» **Data for this exercise**

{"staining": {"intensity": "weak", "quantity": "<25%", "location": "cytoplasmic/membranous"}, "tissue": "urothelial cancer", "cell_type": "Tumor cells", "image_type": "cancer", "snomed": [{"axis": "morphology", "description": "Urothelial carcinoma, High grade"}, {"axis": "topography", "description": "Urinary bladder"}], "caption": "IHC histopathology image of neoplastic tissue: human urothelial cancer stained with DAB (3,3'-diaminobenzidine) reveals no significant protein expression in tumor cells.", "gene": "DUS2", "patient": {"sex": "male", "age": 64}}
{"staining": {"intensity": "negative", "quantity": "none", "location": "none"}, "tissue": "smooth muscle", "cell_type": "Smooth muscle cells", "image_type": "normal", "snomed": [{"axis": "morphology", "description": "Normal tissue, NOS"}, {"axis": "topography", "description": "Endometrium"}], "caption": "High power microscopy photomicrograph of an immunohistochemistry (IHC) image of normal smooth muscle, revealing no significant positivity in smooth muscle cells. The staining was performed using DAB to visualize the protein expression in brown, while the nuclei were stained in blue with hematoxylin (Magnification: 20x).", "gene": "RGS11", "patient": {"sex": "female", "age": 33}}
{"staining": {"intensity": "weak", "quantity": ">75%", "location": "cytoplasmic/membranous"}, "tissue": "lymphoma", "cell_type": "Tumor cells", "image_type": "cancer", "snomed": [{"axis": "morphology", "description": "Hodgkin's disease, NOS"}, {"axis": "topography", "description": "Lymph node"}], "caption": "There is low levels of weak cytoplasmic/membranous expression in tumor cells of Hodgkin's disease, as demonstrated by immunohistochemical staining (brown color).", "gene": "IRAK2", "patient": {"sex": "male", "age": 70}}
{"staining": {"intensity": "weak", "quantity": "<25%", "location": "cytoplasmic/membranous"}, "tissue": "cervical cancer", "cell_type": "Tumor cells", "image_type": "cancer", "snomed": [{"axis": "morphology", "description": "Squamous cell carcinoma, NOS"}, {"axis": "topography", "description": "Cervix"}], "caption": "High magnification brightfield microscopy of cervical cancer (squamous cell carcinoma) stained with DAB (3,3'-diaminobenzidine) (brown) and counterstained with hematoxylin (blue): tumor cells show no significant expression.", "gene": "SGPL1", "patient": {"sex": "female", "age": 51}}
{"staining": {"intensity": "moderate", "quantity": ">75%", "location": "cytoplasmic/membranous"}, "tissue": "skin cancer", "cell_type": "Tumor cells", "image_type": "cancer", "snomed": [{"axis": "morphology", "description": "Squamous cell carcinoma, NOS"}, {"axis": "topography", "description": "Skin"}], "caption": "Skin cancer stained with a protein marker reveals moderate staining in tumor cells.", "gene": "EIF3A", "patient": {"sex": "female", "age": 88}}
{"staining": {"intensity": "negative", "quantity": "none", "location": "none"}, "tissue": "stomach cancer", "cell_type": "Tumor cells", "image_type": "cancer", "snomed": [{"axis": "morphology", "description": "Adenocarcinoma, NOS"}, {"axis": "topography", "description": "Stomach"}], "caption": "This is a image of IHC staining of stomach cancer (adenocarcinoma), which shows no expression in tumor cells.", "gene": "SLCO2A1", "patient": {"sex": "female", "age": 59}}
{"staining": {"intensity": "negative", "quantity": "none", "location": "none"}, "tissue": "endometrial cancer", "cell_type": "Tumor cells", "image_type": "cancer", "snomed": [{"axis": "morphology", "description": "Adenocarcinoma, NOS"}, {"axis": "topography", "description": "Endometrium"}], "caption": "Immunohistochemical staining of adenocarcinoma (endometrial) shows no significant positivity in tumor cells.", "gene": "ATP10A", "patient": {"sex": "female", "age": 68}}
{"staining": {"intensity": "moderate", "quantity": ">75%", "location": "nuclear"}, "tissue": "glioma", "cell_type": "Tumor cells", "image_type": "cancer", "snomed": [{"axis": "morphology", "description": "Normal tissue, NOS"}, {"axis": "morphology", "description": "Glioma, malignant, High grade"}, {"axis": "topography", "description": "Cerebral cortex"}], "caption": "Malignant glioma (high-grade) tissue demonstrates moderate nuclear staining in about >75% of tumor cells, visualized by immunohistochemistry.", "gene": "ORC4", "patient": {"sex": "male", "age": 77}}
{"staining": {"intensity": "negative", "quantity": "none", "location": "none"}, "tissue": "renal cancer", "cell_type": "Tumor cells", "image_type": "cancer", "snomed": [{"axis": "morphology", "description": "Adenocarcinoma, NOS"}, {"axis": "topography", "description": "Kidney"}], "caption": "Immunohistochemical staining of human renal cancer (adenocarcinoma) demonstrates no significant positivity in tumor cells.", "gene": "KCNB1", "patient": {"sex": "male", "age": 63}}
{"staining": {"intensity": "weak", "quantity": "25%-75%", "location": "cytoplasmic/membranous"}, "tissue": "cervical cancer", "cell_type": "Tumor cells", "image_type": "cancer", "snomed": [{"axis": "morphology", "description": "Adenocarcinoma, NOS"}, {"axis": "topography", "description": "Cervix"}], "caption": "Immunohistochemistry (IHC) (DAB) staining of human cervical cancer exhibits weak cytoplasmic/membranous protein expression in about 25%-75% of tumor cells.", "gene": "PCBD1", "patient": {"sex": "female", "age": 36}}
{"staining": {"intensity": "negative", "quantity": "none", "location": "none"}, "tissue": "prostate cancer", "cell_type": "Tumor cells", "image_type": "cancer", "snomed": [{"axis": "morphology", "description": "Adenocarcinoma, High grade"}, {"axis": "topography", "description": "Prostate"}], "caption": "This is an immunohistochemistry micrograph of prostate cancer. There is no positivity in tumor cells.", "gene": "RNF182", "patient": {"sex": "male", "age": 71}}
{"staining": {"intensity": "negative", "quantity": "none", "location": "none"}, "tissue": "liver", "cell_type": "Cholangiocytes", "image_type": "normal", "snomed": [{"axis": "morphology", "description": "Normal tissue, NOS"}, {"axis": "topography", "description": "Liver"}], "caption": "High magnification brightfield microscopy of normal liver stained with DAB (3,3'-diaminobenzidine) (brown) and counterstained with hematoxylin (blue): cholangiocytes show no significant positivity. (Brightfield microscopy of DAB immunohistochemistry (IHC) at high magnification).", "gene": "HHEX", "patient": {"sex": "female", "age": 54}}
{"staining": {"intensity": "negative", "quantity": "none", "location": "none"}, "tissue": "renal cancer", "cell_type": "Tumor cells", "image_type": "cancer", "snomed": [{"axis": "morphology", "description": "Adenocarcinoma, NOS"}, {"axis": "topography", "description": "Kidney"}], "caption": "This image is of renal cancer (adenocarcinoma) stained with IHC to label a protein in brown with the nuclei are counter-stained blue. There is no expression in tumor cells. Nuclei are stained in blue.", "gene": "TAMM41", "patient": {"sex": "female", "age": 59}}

» **Task item**
Each line of the data is to be output exactly, with none skipped.

» **Exercise output**
{"staining": {"intensity": "weak", "quantity": "<25%", "location": "cytoplasmic/membranous"}, "tissue": "urothelial cancer", "cell_type": "Tumor cells", "image_type": "cancer", "snomed": [{"axis": "morphology", "description": "Urothelial carcinoma, High grade"}, {"axis": "topography", "description": "Urinary bladder"}], "caption": "IHC histopathology image of neoplastic tissue: human urothelial cancer stained with DAB (3,3'-diaminobenzidine) reveals no significant protein expression in tumor cells.", "gene": "DUS2", "patient": {"sex": "male", "age": 64}}
{"staining": {"intensity": "negative", "quantity": "none", "location": "none"}, "tissue": "smooth muscle", "cell_type": "Smooth muscle cells", "image_type": "normal", "snomed": [{"axis": "morphology", "description": "Normal tissue, NOS"}, {"axis": "topography", "description": "Endometrium"}], "caption": "High power microscopy photomicrograph of an immunohistochemistry (IHC) image of normal smooth muscle, revealing no significant positivity in smooth muscle cells. The staining was performed using DAB to visualize the protein expression in brown, while the nuclei were stained in blue with hematoxylin (Magnification: 20x).", "gene": "RGS11", "patient": {"sex": "female", "age": 33}}
{"staining": {"intensity": "weak", "quantity": ">75%", "location": "cytoplasmic/membranous"}, "tissue": "lymphoma", "cell_type": "Tumor cells", "image_type": "cancer", "snomed": [{"axis": "morphology", "description": "Hodgkin's disease, NOS"}, {"axis": "topography", "description": "Lymph node"}], "caption": "There is low levels of weak cytoplasmic/membranous expression in tumor cells of Hodgkin's disease, as demonstrated by immunohistochemical staining (brown color).", "gene": "IRAK2", "patient": {"sex": "male", "age": 70}}
{"staining": {"intensity": "weak", "quantity": "<25%", "location": "cytoplasmic/membranous"}, "tissue": "cervical cancer", "cell_type": "Tumor cells", "image_type": "cancer", "snomed": [{"axis": "morphology", "description": "Squamous cell carcinoma, NOS"}, {"axis": "topography", "description": "Cervix"}], "caption": "High magnification brightfield microscopy of cervical cancer (squamous cell carcinoma) stained with DAB (3,3'-diaminobenzidine) (brown) and counterstained with hematoxylin (blue): tumor cells show no significant expression.", "gene": "SGPL1", "patient": {"sex": "female", "age": 51}}
{"staining": {"intensity": "moderate", "quantity": ">75%", "location": "cytoplasmic/membranous"}, "tissue": "skin cancer", "cell_type": "Tumor cells", "image_type": "cancer", "snomed": [{"axis": "morphology", "description": "Squamous cell carcinoma, NOS"}, {"axis": "topography", "description": "Skin"}], "caption": "Skin cancer stained with a protein marker reveals moderate staining in tumor cells.", "gene": "EIF3A", "patient": {"sex": "female", "age": 88}}
{"staining": {"intensity": "negative", "quantity": "none", "location": "none"}, "tissue": "stomach cancer", "cell_type": "Tumor cells", "image_type": "cancer", "snomed": [{"axis": "morphology", "description": "Adenocarcinoma, NOS"}, {"axis": "topography", "description": "Stomach"}], "caption": "This is a image of IHC staining of stomach cancer (adenocarcinoma), which shows no expression in tumor cells.", "gene": "SLCO2A1", "patient": {"sex": "female", "age": 59}}
{"staining": {"intensity": "negative", "quantity": "none", "location": "none"}, "tissue": "endometrial cancer", "cell_type": "Tumor cells", "image_type": "cancer", "snomed": [{"axis": "morphology", "description": "Adenocarcinoma, NOS"}, {"axis": "topography", "description": "Endometrium"}], "caption": "Immunohistochemical staining of adenocarcinoma (endometrial) shows no significant positivity in tumor cells.", "gene": "ATP10A", "patient": {"sex": "female", "age": 68}}
{"staining": {"intensity": "moderate", "quantity": ">75%", "location": "nuclear"}, "tissue": "glioma", "cell_type": "Tumor cells", "image_type": "cancer", "snomed": [{"axis": "morphology", "description": "Normal tissue, NOS"}, {"axis": "morphology", "description": "Glioma, malignant, High grade"}, {"axis": "topography", "description": "Cerebral cortex"}], "caption": "Malignant glioma (high-grade) tissue demonstrates moderate nuclear staining in about >75% of tumor cells, visualized by immunohistochemistry.", "gene": "ORC4", "patient": {"sex": "male", "age": 77}}
{"staining": {"intensity": "negative", "quantity": "none", "location": "none"}, "tissue": "renal cancer", "cell_type": "Tumor cells", "image_type": "cancer", "snomed": [{"axis": "morphology", "description": "Adenocarcinoma, NOS"}, {"axis": "topography", "description": "Kidney"}], "caption": "Immunohistochemical staining of human renal cancer (adenocarcinoma) demonstrates no significant positivity in tumor cells.", "gene": "KCNB1", "patient": {"sex": "male", "age": 63}}
{"staining": {"intensity": "weak", "quantity": "25%-75%", "location": "cytoplasmic/membranous"}, "tissue": "cervical cancer", "cell_type": "Tumor cells", "image_type": "cancer", "snomed": [{"axis": "morphology", "description": "Adenocarcinoma, NOS"}, {"axis": "topography", "description": "Cervix"}], "caption": "Immunohistochemistry (IHC) (DAB) staining of human cervical cancer exhibits weak cytoplasmic/membranous protein expression in about 25%-75% of tumor cells.", "gene": "PCBD1", "patient": {"sex": "female", "age": 36}}
{"staining": {"intensity": "negative", "quantity": "none", "location": "none"}, "tissue": "prostate cancer", "cell_type": "Tumor cells", "image_type": "cancer", "snomed": [{"axis": "morphology", "description": "Adenocarcinoma, High grade"}, {"axis": "topography", "description": "Prostate"}], "caption": "This is an immunohistochemistry micrograph of prostate cancer. There is no positivity in tumor cells.", "gene": "RNF182", "patient": {"sex": "male", "age": 71}}
{"staining": {"intensity": "negative", "quantity": "none", "location": "none"}, "tissue": "liver", "cell_type": "Cholangiocytes", "image_type": "normal", "snomed": [{"axis": "morphology", "description": "Normal tissue, NOS"}, {"axis": "topography", "description": "Liver"}], "caption": "High magnification brightfield microscopy of normal liver stained with DAB (3,3'-diaminobenzidine) (brown) and counterstained with hematoxylin (blue): cholangiocytes show no significant positivity. (Brightfield microscopy of DAB immunohistochemistry (IHC) at high magnification).", "gene": "HHEX", "patient": {"sex": "female", "age": 54}}
{"staining": {"intensity": "negative", "quantity": "none", "location": "none"}, "tissue": "renal cancer", "cell_type": "Tumor cells", "image_type": "cancer", "snomed": [{"axis": "morphology", "description": "Adenocarcinoma, NOS"}, {"axis": "topography", "description": "Kidney"}], "caption": "This image is of renal cancer (adenocarcinoma) stained with IHC to label a protein in brown with the nuclei are counter-stained blue. There is no expression in tumor cells. Nuclei are stained in blue.", "gene": "TAMM41", "patient": {"sex": "female", "age": 59}}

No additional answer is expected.